Bij aanvang van het uitvoeren van de inventarisaties voor de onderdelen cultuurhistorie en archeologie van de gemeente Oosterhout was er een hoop losse data. Gaandeweg de vervaardiging van de afzonderlijke

kaartbeelden en de analyse van de beschikbare gegevens werden deze meer en meer tot een logisch geheel samengebracht en bleek dat een deel van de data verfijnd en nader aangevuld kon worden.

Tegelijkertijd bleek ook dat er veel over de geschiedenis en het erfgoed uit de gemeente (nog) niet bekend is.
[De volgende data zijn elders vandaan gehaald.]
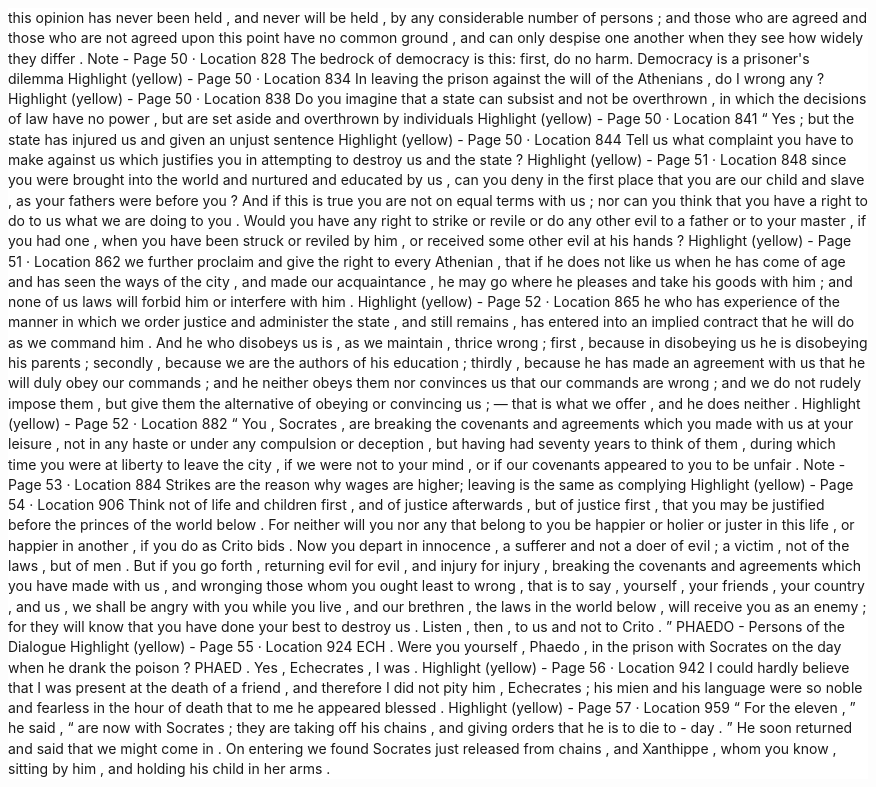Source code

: this opinion has never been held , and never will be held , by any considerable number of persons ; and those who are agreed and those who are not agreed upon this point have no common ground , and can only despise one another when they see how widely they differ .
Note - Page 50 · Location 828
The bedrock of democracy is this: first, do no harm. Democracy is a prisoner's dilemma
Highlight (yellow) - Page 50 · Location 834
In leaving the prison against the will of the Athenians , do I wrong any ?
Highlight (yellow) - Page 50 · Location 838
Do you imagine that a state can subsist and not be overthrown , in which the decisions of law have no power , but are set aside and overthrown by individuals
Highlight (yellow) - Page 50 · Location 841
“ Yes ; but the state has injured us and given an unjust sentence
Highlight (yellow) - Page 50 · Location 844
Tell us what complaint you have to make against us which justifies you in attempting to destroy us and the state ?
Highlight (yellow) - Page 51 · Location 848
since you were brought into the world and nurtured and educated by us , can you deny in the first place that you are our child and slave , as your fathers were before you ? And if this is true you are not on equal terms with us ; nor can you think that you have a right to do to us what we are doing to you . Would you have any right to strike or revile or do any other evil to a father or to your master , if you had one , when you have been struck or reviled by him , or received some other evil at his hands ?
Highlight (yellow) - Page 51 · Location 862
we further proclaim and give the right to every Athenian , that if he does not like us when he has come of age and has seen the ways of the city , and made our acquaintance , he may go where he pleases and take his goods with him ; and none of us laws will forbid him or interfere with him .
Highlight (yellow) - Page 52 · Location 865
he who has experience of the manner in which we order justice and administer the state , and still remains , has entered into an implied contract that he will do as we command him . And he who disobeys us is , as we maintain , thrice wrong ; first , because in disobeying us he is disobeying his parents ; secondly , because we are the authors of his education ; thirdly , because he has made an agreement with us that he will duly obey our commands ; and he neither obeys them nor convinces us that our commands are wrong ; and we do not rudely impose them , but give them the alternative of obeying or convincing us ; — that is what we offer , and he does neither .
Highlight (yellow) - Page 52 · Location 882
“ You , Socrates , are breaking the covenants and agreements which you made with us at your leisure , not in any haste or under any compulsion or deception , but having had seventy years to think of them , during which time you were at liberty to leave the city , if we were not to your mind , or if our covenants appeared to you to be unfair .
Note - Page 53 · Location 884
Strikes are the reason why wages are higher; leaving is the same as complying
Highlight (yellow) - Page 54 · Location 906
Think not of life and children first , and of justice afterwards , but of justice first , that you may be justified before the princes of the world below . For neither will you nor any that belong to you be happier or holier or juster in this life , or happier in another , if you do as Crito bids . Now you depart in innocence , a sufferer and not a doer of evil ; a victim , not of the laws , but of men . But if you go forth , returning evil for evil , and injury for injury , breaking the covenants and agreements which you have made with us , and wronging those whom you ought least to wrong , that is to say , yourself , your friends , your country , and us , we shall be angry with you while you live , and our brethren , the laws in the world below , will receive you as an enemy ; for they will know that you have done your best to destroy us . Listen , then , to us and not to Crito . ”
PHAEDO - Persons of the Dialogue
Highlight (yellow) - Page 55 · Location 924
ECH . Were you yourself , Phaedo , in the prison with Socrates on the day when he drank the poison ? PHAED . Yes , Echecrates , I was .
Highlight (yellow) - Page 56 · Location 942
I could hardly believe that I was present at the death of a friend , and therefore I did not pity him , Echecrates ; his mien and his language were so noble and fearless in the hour of death that to me he appeared blessed .
Highlight (yellow) - Page 57 · Location 959
“ For the eleven , ” he said , “ are now with Socrates ; they are taking off his chains , and giving orders that he is to die to - day . ” He soon returned and said that we might come in . On entering we found Socrates just released from chains , and Xanthippe , whom you know , sitting by him , and holding his child in her arms .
Op dit punt geven de verschillende deelkaarten nu voor het eerst op een gemeentedekkend kaartbeeld een houvast en is een koppeling met het erfgoedbeleid tot stand gebracht. Hiermee geeft het de gemeente een instrumentarium voor de dagelijkse gang van zaken. In één oogopslag kan worden gezien wat de mogelijkheden van afzonderlijke elementen en ensembles zijn, en wat eventuele procedurele implicaties zijn. De kaarten stellen ook de burger in staat in een vroeg tijdig stadium kennis te nemen van zijn of haar woonomgeving en elementen daaruit te benutten als inspiratiebron.

Het is nu aan de gemeente Oosterhout en haar erfgoedpartners zoals de heemkundekringen e.d. om verder te gaan met het nieuw verkregen beeld en het te benutten als inspiratiebron bij nieuwe ontwikkelingen en om te beschermen en behouden van het vele erfgoed dat de gemeente rijk is.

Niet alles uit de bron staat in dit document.